**Aufgaben**
**1)** Ändern Sie den Dokumentabschnitt über Peter Schreiers Anfänge im Kreuzchor ab: Geben Sie alles von „Wie hat der“ bis hinunter zu „Bedürfnis nach Musik?“ wieder und ersetzen Sie dabei „Luftangriff“ durch „Bombardement“.
**2)** Führen Sie den Dokumentabschnitt über Peter Schreiers Anfänge im Kreuzchor ab der Stelle fort, an der er endet.

Von Hermann Schlösser
Kammersänger Peter Schreier erzählt von seinen Anfängen im Dresdener Kreuzchor und erklärt, wie man eine lange Sängerlaufbahn sinnvoll plant - und welche Ziele er in seinen Meisterklassen verfolgt


"Wiener Zeitung": Herr Schreier, Ihr Sängerleben begann 1945 als Knabensolist im Dresdener Kreuzchor. Was haben Sie für Erinnerungen an dieses Jahr?
Peter Schreier: Das war ja eigentlich eine schlimme Zeit nach dem Krieg. Wir Jungen hatten noch gar keine Schule, die Lehrer waren entweder im Krieg gefallen oder als Nazis belastet. Alles fing sehr langsam von vorne an. Aber wir im Kreuzchor wurden durch diese Schwierigkeiten auch zusammengeschweißt. Wir haben in einer engen Gemeinschaft gelebt, jeder war auf den anderen angewiesen. Und dieser Gemeinschaftswille hat natürlich auch Auswirkungen auf die musikalische Wiedergabe gehabt.

Wie hat der Chor überhaupt arbeiten können?
Es dauerte eine Zeit, bis der Kreuzchor wieder hergestellt war. Manche waren kurz vor Kriegsende mit 17 Jahren noch eingezogen worden, und andere sind bei dem großen Bombenangriff auf Dresden ums Leben gekommen. Die Normalität ging da noch lange nicht los. Es war alles improvisiert, wir mussten die Noten selber schreiben, weil das alte Notenmaterial beim Luftangriff verbrannt ist. Aber dadurch ist ein Zusammenhalt entstanden, wie ich ihn nie mehr im Leben gefunden habe. In schlechten Zeiten ist der Zusammenhalt immer am besten.

Aber gab es in diesen schlechten Zeiten auch ein Bedürfnis nach Musik?
Ja! Das war überall zu spüren. Und weil das alte Notenmaterial eben verloren war, war Rudolf Mauersberger, der damalige Leiter des Kreuzchores, fast gezwungen, neue Musik für uns zu schreiben. Er war ein sehr guter Komponist, und so haben wir vieles singen können, was aus der Zeit und der Not heraus entstanden ist. Das waren zum Teil auch "Schmankerln", wie man heute sagen würde, die dem Chor sehr gut lagen, und die Mauersberger genau auf die Möglichkeiten und Fähigkeiten des Chors hingeschrieben hat. Manches hat er speziell für meine Stimme geschrieben. Auch deswegen erinnere ich mich eigentlich gern an diese Zeit zurück; da sind meine Anfänge und meine Wurzeln.


HermannSchlösser - Peter Schreier, 10/2015


Der Kreuzchor gehört zur evangelischen Kreuzkirche . . .
. . . ja, genau wie der Thomanerchor in Leipzig zur Thomaskirche gehört . . .

Sind diese traditionsreichen Einrichtungen in der DDR jemals in Frage gestellt worden?

**Gespeicherte Datensätze**
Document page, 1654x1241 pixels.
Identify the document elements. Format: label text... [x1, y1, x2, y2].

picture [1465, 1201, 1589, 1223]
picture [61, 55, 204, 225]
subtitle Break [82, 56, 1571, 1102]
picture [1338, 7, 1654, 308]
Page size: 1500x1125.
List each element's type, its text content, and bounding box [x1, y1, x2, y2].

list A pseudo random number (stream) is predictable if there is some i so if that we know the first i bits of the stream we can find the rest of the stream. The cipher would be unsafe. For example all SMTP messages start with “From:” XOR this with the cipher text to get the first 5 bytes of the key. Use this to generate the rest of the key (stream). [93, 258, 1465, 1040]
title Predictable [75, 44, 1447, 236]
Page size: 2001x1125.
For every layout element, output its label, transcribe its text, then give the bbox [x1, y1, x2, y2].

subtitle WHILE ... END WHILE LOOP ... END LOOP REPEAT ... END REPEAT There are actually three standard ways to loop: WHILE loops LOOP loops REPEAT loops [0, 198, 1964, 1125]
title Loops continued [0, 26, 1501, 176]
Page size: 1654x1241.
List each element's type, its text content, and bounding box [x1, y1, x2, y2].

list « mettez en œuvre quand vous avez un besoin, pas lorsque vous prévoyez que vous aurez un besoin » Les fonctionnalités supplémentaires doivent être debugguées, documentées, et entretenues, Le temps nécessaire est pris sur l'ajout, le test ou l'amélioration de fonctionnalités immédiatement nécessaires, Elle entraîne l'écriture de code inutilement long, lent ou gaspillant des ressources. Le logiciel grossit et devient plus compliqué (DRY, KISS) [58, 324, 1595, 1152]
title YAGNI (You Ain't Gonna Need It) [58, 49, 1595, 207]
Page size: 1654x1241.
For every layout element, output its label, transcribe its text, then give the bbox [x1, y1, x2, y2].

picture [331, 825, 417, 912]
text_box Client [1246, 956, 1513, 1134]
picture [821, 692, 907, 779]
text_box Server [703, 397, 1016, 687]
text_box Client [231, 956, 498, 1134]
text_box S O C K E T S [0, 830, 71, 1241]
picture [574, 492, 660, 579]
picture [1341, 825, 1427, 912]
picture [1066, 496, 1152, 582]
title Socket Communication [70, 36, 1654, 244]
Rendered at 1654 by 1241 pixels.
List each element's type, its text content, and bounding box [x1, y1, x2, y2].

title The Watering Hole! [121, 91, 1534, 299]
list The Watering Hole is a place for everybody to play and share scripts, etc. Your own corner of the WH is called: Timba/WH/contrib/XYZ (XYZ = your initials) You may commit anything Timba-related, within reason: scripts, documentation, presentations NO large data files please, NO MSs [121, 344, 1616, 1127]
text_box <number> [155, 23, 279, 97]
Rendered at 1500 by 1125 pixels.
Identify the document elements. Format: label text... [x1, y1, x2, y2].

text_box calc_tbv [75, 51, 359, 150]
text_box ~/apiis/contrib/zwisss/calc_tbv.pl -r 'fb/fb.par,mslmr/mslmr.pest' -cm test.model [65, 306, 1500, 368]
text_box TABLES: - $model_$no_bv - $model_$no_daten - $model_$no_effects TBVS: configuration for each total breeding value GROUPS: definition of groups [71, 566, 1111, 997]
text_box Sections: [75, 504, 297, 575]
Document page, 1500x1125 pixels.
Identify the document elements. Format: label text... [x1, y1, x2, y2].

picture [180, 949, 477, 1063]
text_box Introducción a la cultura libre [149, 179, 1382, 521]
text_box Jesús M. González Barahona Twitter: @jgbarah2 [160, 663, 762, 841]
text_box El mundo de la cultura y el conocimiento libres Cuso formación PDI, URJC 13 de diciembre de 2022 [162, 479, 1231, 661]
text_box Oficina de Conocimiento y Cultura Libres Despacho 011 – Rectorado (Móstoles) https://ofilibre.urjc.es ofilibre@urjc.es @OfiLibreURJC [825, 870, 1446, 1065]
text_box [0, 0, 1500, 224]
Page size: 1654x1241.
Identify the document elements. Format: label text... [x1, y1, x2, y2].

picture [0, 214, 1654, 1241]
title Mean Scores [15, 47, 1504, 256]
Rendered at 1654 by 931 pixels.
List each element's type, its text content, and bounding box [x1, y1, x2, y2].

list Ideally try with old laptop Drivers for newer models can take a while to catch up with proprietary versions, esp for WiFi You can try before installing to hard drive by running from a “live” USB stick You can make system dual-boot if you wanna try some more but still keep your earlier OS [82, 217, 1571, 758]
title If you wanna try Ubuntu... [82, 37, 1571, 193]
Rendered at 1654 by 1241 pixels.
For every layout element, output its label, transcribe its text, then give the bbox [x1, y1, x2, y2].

**Lösungen**
**1)**
Wie hat der Chor überhaupt arbeiten können?
Es dauerte eine Zeit, bis der Kreuzchor wieder hergestellt war. Manche waren kurz vor Kriegsende mit 17 Jahren noch eingezogen worden, und andere sind bei dem großen Bombenangriff auf Dresden ums Leben gekommen. Die Normalität ging da noch lange nicht los. Es war alles improvisiert, wir mussten die Noten selber schreiben, weil das alte Notenmaterial beim Bombardement verbrannt ist. Aber dadurch ist ein Zusammenhalt entstanden, wie ich ihn nie mehr im Leben gefunden habe. In schlechten Zeiten ist der Zusammenhalt immer am besten.

Aber gab es in diesen schlechten Zeiten auch ein Bedürfnis nach Musik?

**2)**
Nein, da wurde niemals daran gerüttelt. Interessant ist ja, dass die russische Administration 1945 angeordnet hat, dass der Kreuzchor sofort wieder ins Leben gerufen werden soll.

Wie ist das zu erklären?
Die Russen sind außerordentlich kunst- und musikliebende Menschen. Es gab unter den sowjetischen Offizieren hochgebildete und hochmusikalische Leute. Das darf man nicht vergessen. Und aus diesem Grund kamen von der russischen Besatzung keine politischen Einschränkungen. Erst später, als die deutschen Kommunisten in der DDR die Macht übernahmen, wurde versucht, die Kirche zu unterdrücken. Aber den Kreuzchor und den Thomanerchor hat man trotzdem nie angetastet.

Wurde die kirchliche Chormusik als schützenswertes kulturelles Erbe betrachtet?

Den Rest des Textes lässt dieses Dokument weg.